Stendhal in the early 1840s became fat and suffered from gout and other ailments. “Staying alive is troublesome and exhausting,” he said, “and I would gladly give it up, but I need to know how things will turn out.”  Mom’s deep desire to see how the stories around her unfold will keep her going for God only knows how long. The broken neck is already fading into the past, no more than a bump in the road. When I arrived in Louisville a week ago she was disoriented, delirious with pain. Now, her bones have fused as they should. Physical therapists are working out her badly faded muscles twice a day. She will go home in a week, where my brothers will help her do what used to be the simplest things, and roam Louisville for her, tracking down libraries with stories she has not yet read. 

9 thoughts on “Mike Snedeker – My Brother’s Guest Post

  1. Good stuff. Steve speaks highly of you and I am happy to have read some of your thoughts on your mom.

  2. Writing talent seems to run rampant in your family, but like all skilled storytellers, your brother leaves the reader drooling for more…As I learn more about each you…the Snedekers and their kin never cease to amaze!

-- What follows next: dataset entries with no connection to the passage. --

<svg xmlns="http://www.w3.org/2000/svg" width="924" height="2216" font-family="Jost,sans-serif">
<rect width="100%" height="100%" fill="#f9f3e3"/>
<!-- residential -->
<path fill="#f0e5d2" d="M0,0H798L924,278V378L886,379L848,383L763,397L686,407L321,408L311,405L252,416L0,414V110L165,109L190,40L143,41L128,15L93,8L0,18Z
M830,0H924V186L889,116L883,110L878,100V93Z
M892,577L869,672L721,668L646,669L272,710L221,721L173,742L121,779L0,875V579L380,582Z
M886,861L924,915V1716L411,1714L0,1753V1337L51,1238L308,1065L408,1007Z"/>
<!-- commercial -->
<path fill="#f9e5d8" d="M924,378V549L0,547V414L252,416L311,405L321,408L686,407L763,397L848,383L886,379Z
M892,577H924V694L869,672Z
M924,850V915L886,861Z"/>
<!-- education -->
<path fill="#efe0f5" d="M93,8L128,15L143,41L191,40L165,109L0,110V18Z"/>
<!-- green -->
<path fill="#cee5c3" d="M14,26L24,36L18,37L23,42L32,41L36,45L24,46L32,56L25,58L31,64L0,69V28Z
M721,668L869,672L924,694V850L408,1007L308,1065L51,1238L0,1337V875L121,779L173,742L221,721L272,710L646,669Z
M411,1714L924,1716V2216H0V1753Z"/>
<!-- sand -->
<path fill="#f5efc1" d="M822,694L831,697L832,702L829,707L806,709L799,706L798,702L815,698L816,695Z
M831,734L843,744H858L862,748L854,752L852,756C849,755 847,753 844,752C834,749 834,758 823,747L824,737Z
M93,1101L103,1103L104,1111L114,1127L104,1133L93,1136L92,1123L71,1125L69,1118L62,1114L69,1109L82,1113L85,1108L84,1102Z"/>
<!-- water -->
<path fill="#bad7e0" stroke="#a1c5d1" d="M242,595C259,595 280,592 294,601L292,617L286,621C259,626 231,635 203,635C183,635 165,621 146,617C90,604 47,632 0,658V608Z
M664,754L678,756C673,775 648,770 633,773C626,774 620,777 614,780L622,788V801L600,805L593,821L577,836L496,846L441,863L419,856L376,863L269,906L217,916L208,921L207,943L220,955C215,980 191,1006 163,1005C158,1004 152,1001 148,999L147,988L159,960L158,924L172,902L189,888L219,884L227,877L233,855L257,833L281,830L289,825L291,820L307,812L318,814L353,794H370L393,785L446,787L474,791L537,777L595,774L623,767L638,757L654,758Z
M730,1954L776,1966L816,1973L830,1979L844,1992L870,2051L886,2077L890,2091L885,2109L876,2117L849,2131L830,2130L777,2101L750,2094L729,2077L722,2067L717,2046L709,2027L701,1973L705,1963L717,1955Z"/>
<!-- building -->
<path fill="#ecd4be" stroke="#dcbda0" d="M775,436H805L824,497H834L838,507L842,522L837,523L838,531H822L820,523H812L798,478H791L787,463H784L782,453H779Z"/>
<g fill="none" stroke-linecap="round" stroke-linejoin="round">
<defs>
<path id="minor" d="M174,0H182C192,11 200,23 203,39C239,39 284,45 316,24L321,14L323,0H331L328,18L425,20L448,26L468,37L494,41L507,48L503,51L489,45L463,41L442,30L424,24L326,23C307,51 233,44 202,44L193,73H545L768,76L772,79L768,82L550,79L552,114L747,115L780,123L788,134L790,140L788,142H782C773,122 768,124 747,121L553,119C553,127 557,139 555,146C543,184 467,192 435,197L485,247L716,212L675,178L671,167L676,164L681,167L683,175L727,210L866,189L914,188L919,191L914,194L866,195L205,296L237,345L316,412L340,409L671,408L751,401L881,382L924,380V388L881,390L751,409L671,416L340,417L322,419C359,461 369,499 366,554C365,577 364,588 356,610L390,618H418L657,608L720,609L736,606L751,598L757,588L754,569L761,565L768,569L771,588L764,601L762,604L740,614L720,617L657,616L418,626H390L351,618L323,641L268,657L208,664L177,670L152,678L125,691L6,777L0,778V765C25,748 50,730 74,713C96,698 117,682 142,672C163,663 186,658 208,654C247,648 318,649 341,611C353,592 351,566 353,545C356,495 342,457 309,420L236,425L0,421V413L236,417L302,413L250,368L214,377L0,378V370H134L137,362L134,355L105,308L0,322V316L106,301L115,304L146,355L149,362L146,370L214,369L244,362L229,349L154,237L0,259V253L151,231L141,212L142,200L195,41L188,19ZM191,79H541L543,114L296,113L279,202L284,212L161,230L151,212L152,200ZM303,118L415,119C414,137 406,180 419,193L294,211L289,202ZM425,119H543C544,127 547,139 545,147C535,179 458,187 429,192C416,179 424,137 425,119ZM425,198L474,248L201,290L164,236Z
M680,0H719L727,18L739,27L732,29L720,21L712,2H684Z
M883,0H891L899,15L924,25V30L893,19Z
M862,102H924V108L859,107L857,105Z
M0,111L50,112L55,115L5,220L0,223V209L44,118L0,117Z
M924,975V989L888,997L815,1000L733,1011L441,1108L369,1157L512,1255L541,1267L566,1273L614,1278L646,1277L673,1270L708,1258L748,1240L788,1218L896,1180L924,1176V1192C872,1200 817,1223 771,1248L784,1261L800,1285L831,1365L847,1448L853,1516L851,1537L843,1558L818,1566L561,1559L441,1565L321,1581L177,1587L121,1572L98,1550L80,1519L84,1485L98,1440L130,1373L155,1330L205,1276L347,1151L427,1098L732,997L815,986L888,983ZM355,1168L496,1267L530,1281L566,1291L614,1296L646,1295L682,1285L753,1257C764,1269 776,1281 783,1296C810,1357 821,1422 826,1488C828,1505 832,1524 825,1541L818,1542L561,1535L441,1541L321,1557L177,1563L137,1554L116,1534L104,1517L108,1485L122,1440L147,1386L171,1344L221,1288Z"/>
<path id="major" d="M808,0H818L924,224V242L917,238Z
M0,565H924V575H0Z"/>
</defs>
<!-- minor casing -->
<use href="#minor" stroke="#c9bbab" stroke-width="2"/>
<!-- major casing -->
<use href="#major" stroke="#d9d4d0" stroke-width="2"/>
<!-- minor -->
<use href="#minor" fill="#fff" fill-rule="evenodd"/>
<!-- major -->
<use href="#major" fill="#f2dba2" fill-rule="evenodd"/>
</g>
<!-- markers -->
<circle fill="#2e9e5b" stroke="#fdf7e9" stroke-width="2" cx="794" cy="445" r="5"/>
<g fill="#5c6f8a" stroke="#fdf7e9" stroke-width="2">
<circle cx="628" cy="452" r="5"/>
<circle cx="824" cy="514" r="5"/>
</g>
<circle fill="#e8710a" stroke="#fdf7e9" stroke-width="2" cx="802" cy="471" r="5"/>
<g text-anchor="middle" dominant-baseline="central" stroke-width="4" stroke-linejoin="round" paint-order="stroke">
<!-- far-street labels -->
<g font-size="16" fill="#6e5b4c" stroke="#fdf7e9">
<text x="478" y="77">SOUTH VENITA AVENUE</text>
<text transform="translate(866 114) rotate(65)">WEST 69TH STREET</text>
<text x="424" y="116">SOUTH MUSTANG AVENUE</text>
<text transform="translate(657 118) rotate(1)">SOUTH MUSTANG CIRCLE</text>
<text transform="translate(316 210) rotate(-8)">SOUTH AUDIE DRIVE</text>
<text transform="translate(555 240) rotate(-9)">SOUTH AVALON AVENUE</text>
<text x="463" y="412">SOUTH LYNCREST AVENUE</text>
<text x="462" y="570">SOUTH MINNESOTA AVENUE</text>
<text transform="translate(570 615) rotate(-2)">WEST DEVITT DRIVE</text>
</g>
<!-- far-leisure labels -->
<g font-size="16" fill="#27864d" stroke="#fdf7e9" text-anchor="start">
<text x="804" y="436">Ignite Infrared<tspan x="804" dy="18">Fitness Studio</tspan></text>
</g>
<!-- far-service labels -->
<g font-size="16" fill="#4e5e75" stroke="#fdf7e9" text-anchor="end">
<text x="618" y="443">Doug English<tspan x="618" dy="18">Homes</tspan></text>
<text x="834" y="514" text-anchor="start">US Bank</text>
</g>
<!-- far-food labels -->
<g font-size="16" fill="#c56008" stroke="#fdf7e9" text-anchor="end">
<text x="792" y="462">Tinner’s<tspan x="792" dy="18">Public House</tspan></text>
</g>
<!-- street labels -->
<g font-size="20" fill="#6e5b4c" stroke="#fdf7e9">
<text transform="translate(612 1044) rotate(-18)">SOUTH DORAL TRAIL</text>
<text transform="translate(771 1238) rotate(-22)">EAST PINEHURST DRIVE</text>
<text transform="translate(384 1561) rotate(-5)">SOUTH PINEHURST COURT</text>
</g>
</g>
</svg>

  3. Ah, The Paducah Sun Democrat…from a time when newspapers were important.

    Love your family stories!!

  4. The Snede’s sure have a “green thumb in written word”, and I enjoyed reading about Mother Snedeker.

    Great Respect ✊🏽 for Dad’s service to this great nation!

  5. An apt tribute to a good man who overcame undeserved cruelty to build a legacy of talented and loving progeny. Thank you for sharing, Steve and Mike. Most families have darkness and some of the best grow out of a strong determination to show more kindness than they received. A sadly beautiful characterization with heartwarming photos.

  6. Hey Sned, can remember this like it was yesterday, always treated us as one of the guys, was always amazed how he kicked our butts at ping pong and we all thought he held the paddle funny, great memories thanks for posting. Hupper

  7. I had saved this for reading at a later time. Today is the day. I love the story and the writing. (Only had to look up two words.)
    Thank you for sharing. Steve, I hope you are feeling better each and that you draw from the stamina of your mom.